*** DATA LISTING Section Begins ***
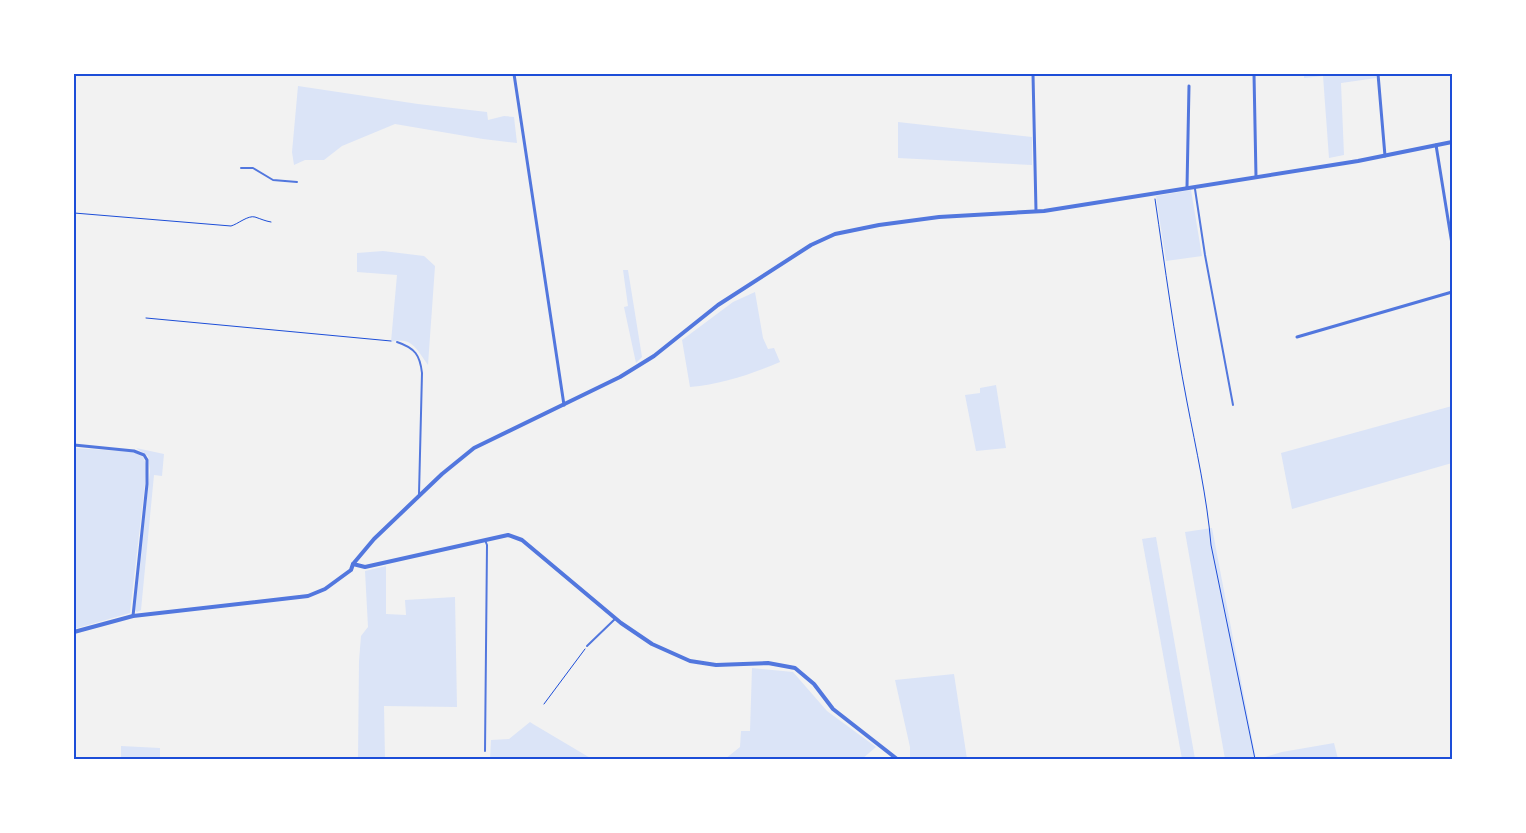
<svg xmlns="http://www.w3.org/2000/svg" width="1526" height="833" viewBox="0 0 1526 833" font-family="Overpass,sans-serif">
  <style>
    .green { fill: #dbe4f7 }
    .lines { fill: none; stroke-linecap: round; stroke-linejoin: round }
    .path { stroke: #1d4ed8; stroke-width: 1 }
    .service { stroke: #5277de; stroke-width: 2 }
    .minor { stroke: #5277de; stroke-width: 3 }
    .tertiary { stroke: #5277de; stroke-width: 4 }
    .neatline { fill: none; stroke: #1d4ed8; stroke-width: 2 }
  </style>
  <rect width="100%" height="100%" fill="#f2f2f2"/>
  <g class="green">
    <path d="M1304,74H1376V78L1341,83L1344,155L1329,158L1323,76L1304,78Z"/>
    <path d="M298,86L418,104L487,112L488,120L504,116L514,117L517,143L483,139L395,124L342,146L324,160H305L294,165L292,152Z"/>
    <path d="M898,122L1032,137V165L898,158Z"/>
    <path d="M1191,190L1202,256L1166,261L1156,196Z"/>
    <path d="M383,251L424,256L435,266L428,365C417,350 412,336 391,342L397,275L357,272V253Z"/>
    <path d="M623,270H628L642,357L636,363L624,307L628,306Z"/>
    <path d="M755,292L763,338L768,349L774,348L780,362C751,374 722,384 690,387L682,340L733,302Z"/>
    <path d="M996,385L1006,448L976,451L965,395L980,393V388Z"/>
    <path d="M1452,406V463L1292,509L1281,453Z"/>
    <path d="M74,448L134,452L143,457L147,466L130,613L74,629Z"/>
    <path d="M136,448L164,454L162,476L154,475L141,610L137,612L134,609L150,471L148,456Z"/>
    <path d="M1212,528L1256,759H1225L1185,532Z"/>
    <path d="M1156,537L1195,759H1182L1142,539Z"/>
    <path d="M386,566V614L406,615L405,600L455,597L457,707L384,706L385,759H358L359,661L361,636L368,627L365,571Z"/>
    <path d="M752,668L793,672L827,711L876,747L862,759H725L740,747L741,731H750Z"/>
    <path d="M954,674L967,759H910V747L895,680Z"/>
    <path d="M530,722L533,724L592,759H490L491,740L509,739Z"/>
    <path d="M1334,743L1338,759H1258L1282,752Z"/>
    <path d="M121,746L160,748V759H121Z"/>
  </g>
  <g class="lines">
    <g class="path">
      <path d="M1155,199C1165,267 1174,335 1187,402C1196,449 1207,497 1211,545L1255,759"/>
      <path d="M74,213L231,226C238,224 248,215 255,217C261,219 265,221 271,222"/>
      <path d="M146,318L391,341"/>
      <path d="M544,704L585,649"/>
    </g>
    <g class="service">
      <path d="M241,168H253L273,180L297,182"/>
      <path d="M1195,189L1205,255L1233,405"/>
      <path d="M397,342C415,348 420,355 422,373L419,494"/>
      <path d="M485,540L487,545L485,751"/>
      <path d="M587,646L616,618"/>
    </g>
    <g class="minor">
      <path d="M514,74L564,405"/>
      <path d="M1033,74L1036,211"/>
      <path d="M1254,74L1256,177"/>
      <path d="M1378,74L1385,156"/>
      <path d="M1436,145L1452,244"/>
      <path d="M1187,187L1189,86"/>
      <path d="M1297,337L1452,292"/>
      <path d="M74,445L134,451L144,455L147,460V484L133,616"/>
    </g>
    <g class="tertiary">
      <path d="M353,564L365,567L508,535L522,540L621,623L652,644L690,661L716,665L768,663L795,668L814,684L833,709L897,759"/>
      <path d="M74,632L133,616L308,596L325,589L351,570L353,564L374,539L442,474L474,448L620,377L654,356L718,305L811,245L835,234L879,225L939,217L1044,211L1358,161L1452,142"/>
    </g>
  </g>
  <rect width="1526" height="833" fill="none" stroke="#ffffff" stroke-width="150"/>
  <rect x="75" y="75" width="1376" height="683" class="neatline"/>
</svg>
*** DATA LISTING Section Ends ***
** PROBLEM **
Report every line of the entries that carries the word "lines".

** SOLUTION TO THIS TASK **
    .lines { fill: none; stroke-linecap: round; stroke-linejoin: round }
  <g class="lines">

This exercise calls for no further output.